* **Task brief**
Find the lines of data that contain the string "Silkscreen", then list them.

───── Data under study

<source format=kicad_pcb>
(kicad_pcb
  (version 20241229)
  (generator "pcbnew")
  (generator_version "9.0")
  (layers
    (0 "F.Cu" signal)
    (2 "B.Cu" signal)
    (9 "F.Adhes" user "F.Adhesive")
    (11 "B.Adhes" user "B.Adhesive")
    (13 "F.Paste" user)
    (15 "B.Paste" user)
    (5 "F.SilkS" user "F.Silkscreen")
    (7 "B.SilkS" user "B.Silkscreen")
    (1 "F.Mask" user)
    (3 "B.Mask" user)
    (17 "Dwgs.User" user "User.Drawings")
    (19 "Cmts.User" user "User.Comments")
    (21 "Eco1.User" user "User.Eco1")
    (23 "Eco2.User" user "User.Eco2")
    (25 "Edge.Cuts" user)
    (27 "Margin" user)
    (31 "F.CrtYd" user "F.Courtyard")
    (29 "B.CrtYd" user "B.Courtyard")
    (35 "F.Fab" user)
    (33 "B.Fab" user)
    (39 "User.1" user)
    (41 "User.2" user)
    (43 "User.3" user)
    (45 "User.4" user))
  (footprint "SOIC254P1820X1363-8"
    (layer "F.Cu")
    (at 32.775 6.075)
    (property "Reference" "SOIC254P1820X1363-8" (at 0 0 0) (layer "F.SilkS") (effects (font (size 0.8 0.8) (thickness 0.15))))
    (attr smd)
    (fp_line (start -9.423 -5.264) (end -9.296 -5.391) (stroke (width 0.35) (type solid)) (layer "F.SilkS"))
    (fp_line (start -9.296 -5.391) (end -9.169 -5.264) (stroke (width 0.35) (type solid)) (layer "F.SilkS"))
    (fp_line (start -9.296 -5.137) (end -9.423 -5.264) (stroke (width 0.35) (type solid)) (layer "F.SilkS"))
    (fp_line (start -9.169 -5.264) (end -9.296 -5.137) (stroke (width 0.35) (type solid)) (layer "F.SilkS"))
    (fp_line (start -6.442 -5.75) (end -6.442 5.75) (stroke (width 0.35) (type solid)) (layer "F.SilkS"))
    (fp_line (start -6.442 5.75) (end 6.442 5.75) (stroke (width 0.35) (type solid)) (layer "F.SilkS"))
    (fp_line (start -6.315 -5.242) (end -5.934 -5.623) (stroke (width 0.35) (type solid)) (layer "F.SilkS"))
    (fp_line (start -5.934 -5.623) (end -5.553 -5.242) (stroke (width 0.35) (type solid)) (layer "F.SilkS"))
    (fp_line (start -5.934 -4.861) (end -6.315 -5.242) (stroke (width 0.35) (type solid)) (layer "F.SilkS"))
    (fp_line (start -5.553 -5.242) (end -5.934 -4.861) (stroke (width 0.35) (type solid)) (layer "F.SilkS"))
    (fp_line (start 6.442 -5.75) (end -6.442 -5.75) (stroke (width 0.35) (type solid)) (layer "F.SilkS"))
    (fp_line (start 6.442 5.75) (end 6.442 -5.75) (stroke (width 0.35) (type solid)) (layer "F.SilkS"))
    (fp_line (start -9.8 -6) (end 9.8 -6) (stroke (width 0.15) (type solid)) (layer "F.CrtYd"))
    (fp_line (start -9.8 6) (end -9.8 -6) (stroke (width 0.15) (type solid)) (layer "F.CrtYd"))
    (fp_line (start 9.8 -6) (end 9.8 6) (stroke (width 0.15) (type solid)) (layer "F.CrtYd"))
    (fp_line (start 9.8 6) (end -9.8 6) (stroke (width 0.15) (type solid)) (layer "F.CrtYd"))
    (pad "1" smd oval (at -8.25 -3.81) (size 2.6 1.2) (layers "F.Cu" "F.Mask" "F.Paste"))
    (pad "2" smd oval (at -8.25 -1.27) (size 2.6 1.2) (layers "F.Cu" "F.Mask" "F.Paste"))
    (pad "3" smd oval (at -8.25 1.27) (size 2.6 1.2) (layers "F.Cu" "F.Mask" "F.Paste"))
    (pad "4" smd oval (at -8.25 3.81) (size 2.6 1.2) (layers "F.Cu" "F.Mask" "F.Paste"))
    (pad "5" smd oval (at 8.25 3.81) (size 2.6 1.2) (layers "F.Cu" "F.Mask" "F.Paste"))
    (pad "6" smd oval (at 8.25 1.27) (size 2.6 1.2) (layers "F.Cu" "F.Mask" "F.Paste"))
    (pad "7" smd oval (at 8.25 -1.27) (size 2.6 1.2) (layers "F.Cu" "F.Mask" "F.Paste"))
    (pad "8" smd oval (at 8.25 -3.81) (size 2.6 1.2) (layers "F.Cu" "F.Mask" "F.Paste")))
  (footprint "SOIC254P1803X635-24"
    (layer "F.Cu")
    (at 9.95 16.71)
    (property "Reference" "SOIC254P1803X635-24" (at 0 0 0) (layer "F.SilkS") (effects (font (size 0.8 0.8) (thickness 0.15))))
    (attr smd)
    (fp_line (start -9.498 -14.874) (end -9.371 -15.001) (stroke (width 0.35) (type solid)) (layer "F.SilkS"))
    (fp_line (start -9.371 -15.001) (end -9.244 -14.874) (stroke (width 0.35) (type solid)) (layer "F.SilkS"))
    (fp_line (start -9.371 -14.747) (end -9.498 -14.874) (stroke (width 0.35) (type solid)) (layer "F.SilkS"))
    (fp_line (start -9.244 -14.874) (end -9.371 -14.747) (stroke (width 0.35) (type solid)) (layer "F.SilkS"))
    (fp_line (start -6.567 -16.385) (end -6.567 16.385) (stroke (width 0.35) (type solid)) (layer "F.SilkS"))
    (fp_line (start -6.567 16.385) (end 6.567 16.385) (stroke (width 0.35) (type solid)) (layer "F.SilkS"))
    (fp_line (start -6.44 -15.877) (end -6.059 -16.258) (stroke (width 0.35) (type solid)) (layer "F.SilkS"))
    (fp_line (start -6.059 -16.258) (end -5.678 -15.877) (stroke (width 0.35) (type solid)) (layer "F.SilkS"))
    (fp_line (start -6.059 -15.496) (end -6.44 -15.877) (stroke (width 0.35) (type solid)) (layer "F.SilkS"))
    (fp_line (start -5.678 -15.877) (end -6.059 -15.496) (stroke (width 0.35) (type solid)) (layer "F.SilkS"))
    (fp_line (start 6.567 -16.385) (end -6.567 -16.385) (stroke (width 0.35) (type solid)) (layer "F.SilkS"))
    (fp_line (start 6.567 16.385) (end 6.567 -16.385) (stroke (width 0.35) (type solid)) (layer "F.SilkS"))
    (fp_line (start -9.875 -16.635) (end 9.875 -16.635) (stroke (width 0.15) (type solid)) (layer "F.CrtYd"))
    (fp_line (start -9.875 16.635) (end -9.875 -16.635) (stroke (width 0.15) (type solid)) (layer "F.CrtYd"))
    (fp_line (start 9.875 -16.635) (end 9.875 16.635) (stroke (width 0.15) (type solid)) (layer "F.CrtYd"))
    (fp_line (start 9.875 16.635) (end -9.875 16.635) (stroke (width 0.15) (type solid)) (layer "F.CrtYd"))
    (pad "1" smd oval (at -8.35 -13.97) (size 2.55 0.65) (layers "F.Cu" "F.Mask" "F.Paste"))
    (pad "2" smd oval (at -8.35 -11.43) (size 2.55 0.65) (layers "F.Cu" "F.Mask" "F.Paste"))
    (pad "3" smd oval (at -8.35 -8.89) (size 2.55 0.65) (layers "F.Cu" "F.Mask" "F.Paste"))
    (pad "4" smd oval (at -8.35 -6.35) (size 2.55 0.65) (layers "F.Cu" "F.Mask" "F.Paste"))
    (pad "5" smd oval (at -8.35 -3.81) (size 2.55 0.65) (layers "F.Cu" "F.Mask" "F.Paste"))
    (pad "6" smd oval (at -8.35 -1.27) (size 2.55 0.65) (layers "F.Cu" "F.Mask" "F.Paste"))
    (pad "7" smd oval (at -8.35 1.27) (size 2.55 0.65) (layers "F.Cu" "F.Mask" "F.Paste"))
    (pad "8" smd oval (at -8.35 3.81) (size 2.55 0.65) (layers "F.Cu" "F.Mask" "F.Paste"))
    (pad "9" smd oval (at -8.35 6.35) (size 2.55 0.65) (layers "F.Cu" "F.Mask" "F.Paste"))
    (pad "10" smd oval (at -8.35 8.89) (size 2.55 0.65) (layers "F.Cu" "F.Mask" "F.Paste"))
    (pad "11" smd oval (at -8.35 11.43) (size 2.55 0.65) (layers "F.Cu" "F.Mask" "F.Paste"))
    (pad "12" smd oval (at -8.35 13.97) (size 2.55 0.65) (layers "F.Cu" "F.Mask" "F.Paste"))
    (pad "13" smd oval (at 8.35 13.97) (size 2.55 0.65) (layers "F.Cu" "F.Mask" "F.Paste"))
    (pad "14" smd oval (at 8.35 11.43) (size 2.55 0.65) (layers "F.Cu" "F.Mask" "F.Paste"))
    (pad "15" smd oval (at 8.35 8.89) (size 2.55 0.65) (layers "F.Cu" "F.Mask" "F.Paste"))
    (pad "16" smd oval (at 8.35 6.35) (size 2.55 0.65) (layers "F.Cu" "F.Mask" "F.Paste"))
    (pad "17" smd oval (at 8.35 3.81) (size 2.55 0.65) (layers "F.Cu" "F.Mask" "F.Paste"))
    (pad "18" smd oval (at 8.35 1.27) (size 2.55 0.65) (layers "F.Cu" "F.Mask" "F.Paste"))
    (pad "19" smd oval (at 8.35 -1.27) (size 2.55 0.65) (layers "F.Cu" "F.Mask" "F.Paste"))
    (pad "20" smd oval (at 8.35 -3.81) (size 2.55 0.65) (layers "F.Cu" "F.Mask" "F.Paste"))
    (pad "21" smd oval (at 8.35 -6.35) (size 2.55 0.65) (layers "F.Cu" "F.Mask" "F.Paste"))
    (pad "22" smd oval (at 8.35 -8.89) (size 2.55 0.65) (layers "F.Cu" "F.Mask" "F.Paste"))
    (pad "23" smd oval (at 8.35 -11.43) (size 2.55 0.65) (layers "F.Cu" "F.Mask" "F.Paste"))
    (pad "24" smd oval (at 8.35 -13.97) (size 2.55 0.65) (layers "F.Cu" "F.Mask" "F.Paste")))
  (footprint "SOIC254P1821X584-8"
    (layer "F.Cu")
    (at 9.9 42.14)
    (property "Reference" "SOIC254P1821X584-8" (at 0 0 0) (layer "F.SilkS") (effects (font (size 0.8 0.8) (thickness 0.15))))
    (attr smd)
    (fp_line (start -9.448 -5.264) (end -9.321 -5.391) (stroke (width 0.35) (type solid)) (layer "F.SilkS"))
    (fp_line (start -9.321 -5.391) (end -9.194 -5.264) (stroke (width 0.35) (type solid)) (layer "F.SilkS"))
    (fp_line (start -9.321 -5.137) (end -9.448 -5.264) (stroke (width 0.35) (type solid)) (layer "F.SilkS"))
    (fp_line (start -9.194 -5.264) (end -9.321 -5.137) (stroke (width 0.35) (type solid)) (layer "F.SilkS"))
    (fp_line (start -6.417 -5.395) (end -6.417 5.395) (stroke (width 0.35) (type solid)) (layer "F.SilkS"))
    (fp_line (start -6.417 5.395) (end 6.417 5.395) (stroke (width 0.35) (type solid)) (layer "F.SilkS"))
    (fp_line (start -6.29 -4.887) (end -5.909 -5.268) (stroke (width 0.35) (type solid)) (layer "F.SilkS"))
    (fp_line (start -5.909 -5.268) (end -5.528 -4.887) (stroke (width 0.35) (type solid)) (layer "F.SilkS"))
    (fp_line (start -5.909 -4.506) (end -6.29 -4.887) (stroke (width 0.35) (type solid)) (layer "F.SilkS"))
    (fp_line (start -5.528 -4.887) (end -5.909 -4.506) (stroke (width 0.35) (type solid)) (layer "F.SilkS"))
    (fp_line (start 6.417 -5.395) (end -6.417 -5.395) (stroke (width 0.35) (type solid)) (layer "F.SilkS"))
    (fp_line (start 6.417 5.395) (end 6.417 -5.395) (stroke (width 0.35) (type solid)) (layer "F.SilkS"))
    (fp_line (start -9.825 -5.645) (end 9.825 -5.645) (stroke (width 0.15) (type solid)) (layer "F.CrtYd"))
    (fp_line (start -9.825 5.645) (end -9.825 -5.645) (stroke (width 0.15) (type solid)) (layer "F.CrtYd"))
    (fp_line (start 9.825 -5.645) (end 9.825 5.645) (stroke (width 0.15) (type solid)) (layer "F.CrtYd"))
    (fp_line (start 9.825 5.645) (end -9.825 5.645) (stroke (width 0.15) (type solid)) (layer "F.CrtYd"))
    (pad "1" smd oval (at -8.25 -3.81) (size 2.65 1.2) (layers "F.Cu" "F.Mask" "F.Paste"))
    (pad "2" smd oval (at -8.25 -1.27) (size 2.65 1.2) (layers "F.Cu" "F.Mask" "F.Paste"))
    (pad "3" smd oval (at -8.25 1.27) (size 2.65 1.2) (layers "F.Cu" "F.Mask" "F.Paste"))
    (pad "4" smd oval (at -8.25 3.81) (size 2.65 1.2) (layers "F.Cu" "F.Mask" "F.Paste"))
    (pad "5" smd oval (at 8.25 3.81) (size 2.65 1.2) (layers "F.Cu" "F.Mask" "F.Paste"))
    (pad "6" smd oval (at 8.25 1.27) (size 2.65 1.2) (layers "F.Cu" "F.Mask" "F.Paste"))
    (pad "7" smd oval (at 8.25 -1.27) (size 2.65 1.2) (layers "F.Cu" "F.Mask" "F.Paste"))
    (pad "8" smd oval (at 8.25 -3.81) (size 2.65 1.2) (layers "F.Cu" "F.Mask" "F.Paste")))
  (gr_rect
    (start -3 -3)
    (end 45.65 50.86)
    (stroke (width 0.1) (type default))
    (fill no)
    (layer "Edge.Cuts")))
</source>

──────────

* **Reply**
    (5 "F.SilkS" user "F.Silkscreen")
    (7 "B.SilkS" user "B.Silkscreen")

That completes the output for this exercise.